* _Task_
Search the listing below for "xChannelSelector". Copy each matching line.

* _Record extracts_
*** Block opens ***

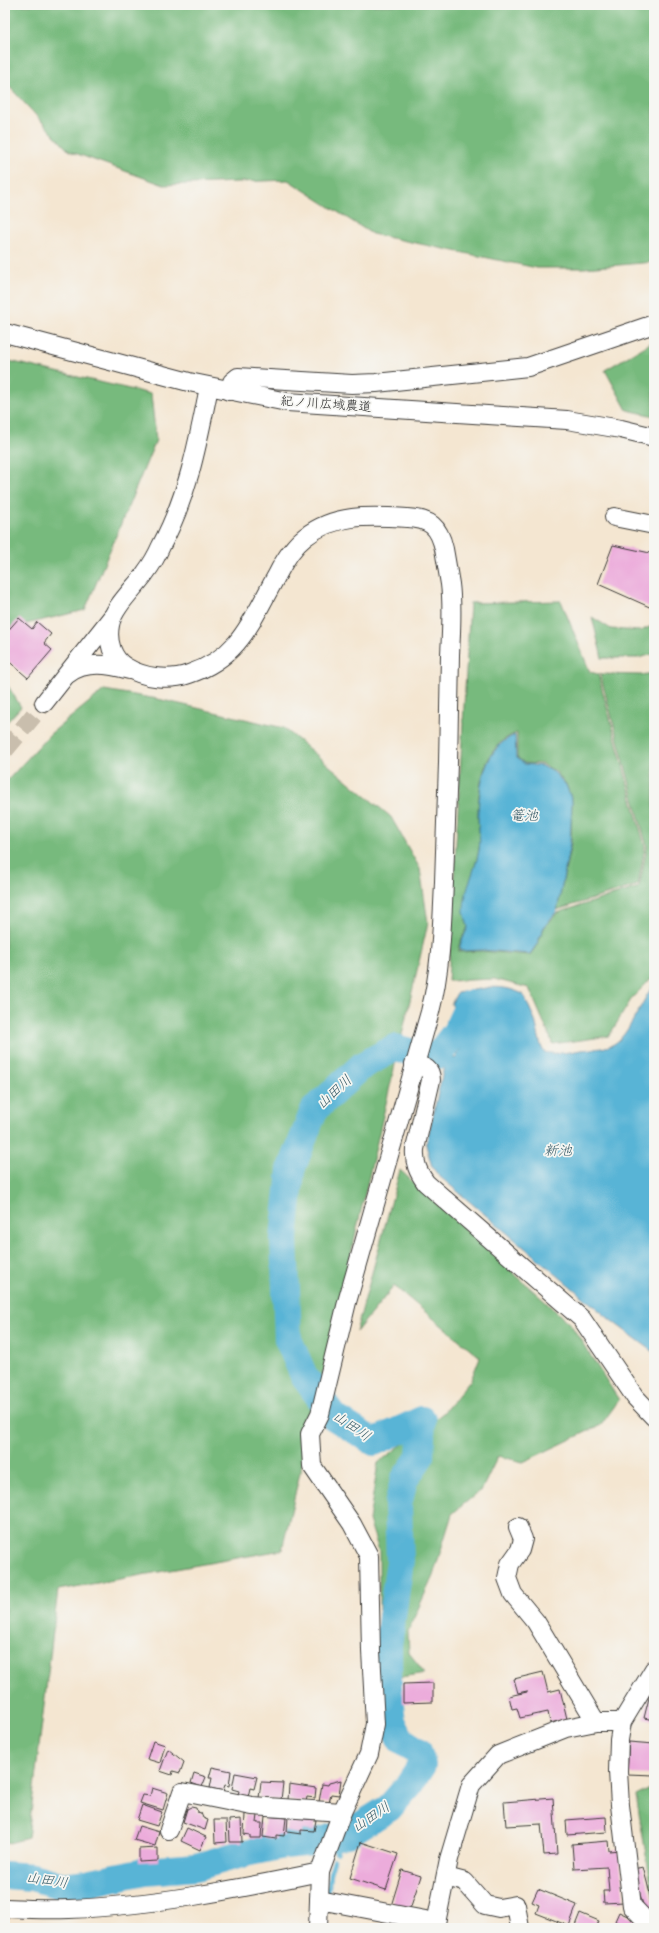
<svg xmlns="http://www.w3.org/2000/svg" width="659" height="1933" font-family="'Balsamiq Sans','Klee One',sans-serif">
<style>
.forest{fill:#77ba7d;stroke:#4a6b4c}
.water{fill:#58b4d6;stroke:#3a6879}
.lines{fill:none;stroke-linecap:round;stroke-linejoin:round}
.stream{stroke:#58b4d6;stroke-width:4.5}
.river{stroke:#58b4d6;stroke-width:28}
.building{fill:#ecacdb}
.minor-tunnel{stroke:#c9bead;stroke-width:18;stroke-dasharray:18 9;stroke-linecap:butt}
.minor-casing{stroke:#3c3a37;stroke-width:20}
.minor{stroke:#fff;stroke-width:18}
.labels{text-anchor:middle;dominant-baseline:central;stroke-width:3.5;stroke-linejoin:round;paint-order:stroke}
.street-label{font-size:13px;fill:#1c1c1c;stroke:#f6f6f2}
.water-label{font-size:14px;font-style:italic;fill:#345966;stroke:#f6f6f2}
</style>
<rect width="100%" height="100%" fill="#f6f6f2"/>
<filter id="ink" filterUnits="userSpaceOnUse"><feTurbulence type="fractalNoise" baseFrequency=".025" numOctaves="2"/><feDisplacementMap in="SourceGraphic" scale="8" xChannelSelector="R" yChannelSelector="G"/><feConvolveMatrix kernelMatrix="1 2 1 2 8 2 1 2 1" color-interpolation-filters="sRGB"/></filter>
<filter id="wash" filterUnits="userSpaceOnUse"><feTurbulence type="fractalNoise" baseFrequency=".012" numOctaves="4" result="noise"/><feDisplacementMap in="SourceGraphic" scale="16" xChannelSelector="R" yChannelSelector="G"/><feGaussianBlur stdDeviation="0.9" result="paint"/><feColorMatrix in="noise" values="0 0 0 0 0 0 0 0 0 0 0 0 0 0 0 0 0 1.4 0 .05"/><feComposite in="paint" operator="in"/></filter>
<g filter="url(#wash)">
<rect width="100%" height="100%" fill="#f4e6d1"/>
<g class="forest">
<polygon points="5,5 654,5 654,262 584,268 537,268 372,234 288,180 164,185 69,151 5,82"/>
<polygon points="654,341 654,416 627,410 605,370"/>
<polygon points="5,360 151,394 156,440 85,610 5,629"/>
<path d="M561,601L590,672L598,674L645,847L638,885L557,910L571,843L572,800L566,784L555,771L542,764L524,763L517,757V733C484,744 478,785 478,816C478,827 481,838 479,849C474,879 459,896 468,927L459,945V952L481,951L530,955L537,945L544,928L557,913L639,887L647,847L600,674L641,675L654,673V976L632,998L609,1036L553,1044L529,988L494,979L448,981L470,603Z"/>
<polygon points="592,617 611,629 640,631 654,625 654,654 638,658 602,658"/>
<polygon points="5,681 21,707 5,724"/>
<polygon points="104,690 158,699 284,728 391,817 420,869 428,923 282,1550 58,1590 28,1838 5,1844 5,783 50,734"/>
<polygon points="400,1170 571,1325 619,1400 601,1425 523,1462 498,1456 482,1489 452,1514 433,1576 408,1631 409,1653 425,1673 401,1677 396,1692 382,1691 379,1629 379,1551 369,1520 378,1463 443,1413 471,1380 480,1357 394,1286 356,1332"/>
<polygon points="654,1787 654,1901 636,1796"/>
</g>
<g class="water">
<path d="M515,735L516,757L524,764L542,766L554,772L566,785L572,801L570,843L557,911L544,927L537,944L530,954L482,950L460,951V945L468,927C467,922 465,917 464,912C463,891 476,870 479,850C481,838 478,827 478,816C479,787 484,747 515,735Z"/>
<path d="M654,984V1352L613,1322L439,1176L432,1167L426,1145L444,1067L449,1058H456L473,1019L471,1014L455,1009L451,1004L457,993C484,989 497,982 523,994L535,1020L541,1046L544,1052C556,1055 569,1052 581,1050C591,1049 602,1049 612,1045C627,1039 643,999 654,984Z"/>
</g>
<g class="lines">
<g class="stream">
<polyline points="336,1853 338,1848 405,1805 424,1779 416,1775"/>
<polyline points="328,1898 330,1873 334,1860"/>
</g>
<polyline class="river" points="5,1875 32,1877 63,1886 87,1883 145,1871 196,1867 245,1853 284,1845 315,1842 347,1834 389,1808 409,1785 422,1765 418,1751 401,1740 392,1721 388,1689 388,1645 400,1561 398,1505 404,1480 420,1457 422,1420 374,1442 334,1417 304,1376 288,1339 284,1239 291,1170 314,1110 363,1065 395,1048 427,1056 438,1055 456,1032 469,1004 484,1013 491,1023"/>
</g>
<g id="blocks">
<g class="building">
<polygon points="613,545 650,553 654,555 654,609 598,584"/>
<polygon points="19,618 32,629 37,622 51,634 44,643 52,650 28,678 5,658 5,634"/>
<polygon points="543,1672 548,1692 560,1689 567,1719 550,1723 548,1712 520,1718 517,1708 512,1709 509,1696 527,1692 527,1691 518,1693 514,1679"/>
<polygon points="433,1683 433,1702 403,1703 403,1684"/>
<polygon points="650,1694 654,1695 654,1720 644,1718"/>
<polygon points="153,1741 165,1745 160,1763 147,1759"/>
<polygon points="629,1742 654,1744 654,1775 627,1774"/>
<polygon points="168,1749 184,1762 180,1773 173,1771 172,1775 160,1771"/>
<polygon points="212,1767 231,1771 229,1786 225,1785 223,1791 210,1788 212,1778 209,1778"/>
<polygon points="194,1773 206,1777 202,1787 191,1783"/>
<polygon points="235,1773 257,1777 254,1789 250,1788 248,1797 238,1795 239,1791 232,1789"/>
<polygon points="341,1780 339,1795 331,1794 329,1803 319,1802 322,1784 328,1785 329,1783"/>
<polygon points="261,1782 283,1783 281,1800 259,1798"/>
<polygon points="289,1784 316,1788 315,1798 307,1797 306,1802 288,1800"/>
<polygon points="152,1788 168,1793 163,1810 140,1803 143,1795 150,1796"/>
<polygon points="553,1798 557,1854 544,1855 541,1824 506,1826 504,1802"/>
<polygon points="142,1805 162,1812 157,1826 137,1820"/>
<polygon points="191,1807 196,1808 197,1812 201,1813 203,1818 208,1820 205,1830 183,1822 187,1809"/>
<polygon points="245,1814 258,1815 257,1823 262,1823 261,1838 250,1838 250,1835 244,1834"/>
<polygon points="265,1816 286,1818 284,1836 276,1835 276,1839 263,1837"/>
<polygon points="288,1817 316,1820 314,1831 301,1830 301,1834 287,1832"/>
<polygon points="606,1817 607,1832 567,1835 566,1820"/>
<polygon points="241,1819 242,1842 230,1842 229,1820"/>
<polygon points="214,1820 226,1820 227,1842 215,1843"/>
<polygon points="139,1826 159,1832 155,1846 134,1840"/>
<polygon points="187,1828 206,1837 200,1850 181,1841"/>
<polygon points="608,1841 609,1851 619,1850 624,1902 604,1903 603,1891 609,1891 607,1867 574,1869 572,1844"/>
<polygon points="361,1842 398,1854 386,1890 350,1878"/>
<polygon points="158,1848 158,1861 139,1862 139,1849"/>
<polygon points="643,1867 654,1909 645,1912 633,1869"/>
<polygon points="402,1870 421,1876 409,1912 391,1906"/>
<polygon points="538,1889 577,1905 569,1926 536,1913 539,1905 532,1902"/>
<polygon points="619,1912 640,1922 637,1928 628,1928 615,1921"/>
<polygon points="580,1913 599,1921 596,1928 574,1928"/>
</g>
</g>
</g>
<g filter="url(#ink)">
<use href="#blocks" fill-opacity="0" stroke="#3c3a37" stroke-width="1"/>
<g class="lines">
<polyline class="minor-tunnel" points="5,750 44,703"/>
<g class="minor-casing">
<g id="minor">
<polyline points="5,333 189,382 287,402 567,420 621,429 654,437"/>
<path d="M209,387C198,442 188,496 161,546C157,555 152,564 146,572C136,587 113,607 110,625C107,641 112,659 126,667C144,678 169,681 189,674C241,657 252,619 277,575C284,561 292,547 305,537C335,513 372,516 407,518C430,519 439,526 444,549C446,560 448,572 450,584C453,607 451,632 450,655C449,691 449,727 448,763C447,802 445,842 444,882C442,926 441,969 430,1012L347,1302L320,1414L310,1434L312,1466L352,1524L369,1556L371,1651L375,1724L369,1754L342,1812L320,1872L318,1928"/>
<polyline points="229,391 232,382 238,377 352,384 376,383 528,367 654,324"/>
<polyline points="614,517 654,525"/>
<path d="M68,674C85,660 109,664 129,670"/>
<polyline points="44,703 112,617"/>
<path d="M414,1064C425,1067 431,1068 431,1080L415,1149C414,1163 418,1172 426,1183L582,1319L635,1397L654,1417"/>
<polyline points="518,1527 523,1539 520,1550 510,1564 507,1578 513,1594 536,1622 596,1722"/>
<polyline points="169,1830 182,1792 252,1806 342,1812"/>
<polyline points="446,1877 465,1882 485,1905 499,1908 516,1905 520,1928"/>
<polyline points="319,1900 436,1922"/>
<path d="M5,1908C26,1909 48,1910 69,1909C153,1906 238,1889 320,1872"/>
<polyline points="435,1928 449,1859 471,1785 498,1755 566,1728 596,1722 622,1722"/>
<polyline points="653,1928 632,1906 620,1805 618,1771 619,1740 622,1722 654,1669"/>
</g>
</g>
<use href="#minor" class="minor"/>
</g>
</g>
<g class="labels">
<g class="street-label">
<text transform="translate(326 404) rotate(4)">紀ノ川広域農道</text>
</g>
<g class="water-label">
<text x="524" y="815">篭池</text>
<text transform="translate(334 1092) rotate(-43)">山田川</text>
<text x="558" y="1150">新池</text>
<text transform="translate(352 1426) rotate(34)">山田川</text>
<text transform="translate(371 1817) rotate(-34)">山田川</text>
<text transform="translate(47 1880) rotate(9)">山田川</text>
</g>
</g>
<rect width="659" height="1933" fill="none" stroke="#f6f6f2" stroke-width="20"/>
</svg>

*** Block closes ***

* _Output for this exercise_
<filter id="ink" filterUnits="userSpaceOnUse"><feTurbulence type="fractalNoise" baseFrequency=".025" numOctaves="2"/><feDisplacementMap in="SourceGraphic" scale="8" xChannelSelector="R" yChannelSelector="G"/><feConvolveMatrix kernelMatrix="1 2 1 2 8 2 1 2 1" color-interpolation-filters="sRGB"/></filter>
<filter id="wash" filterUnits="userSpaceOnUse"><feTurbulence type="fractalNoise" baseFrequency=".012" numOctaves="4" result="noise"/><feDisplacementMap in="SourceGraphic" scale="16" xChannelSelector="R" yChannelSelector="G"/><feGaussianBlur stdDeviation="0.9" result="paint"/><feColorMatrix in="noise" values="0 0 0 0 0 0 0 0 0 0 0 0 0 0 0 0 0 1.4 0 .05"/><feComposite in="paint" operator="in"/></filter>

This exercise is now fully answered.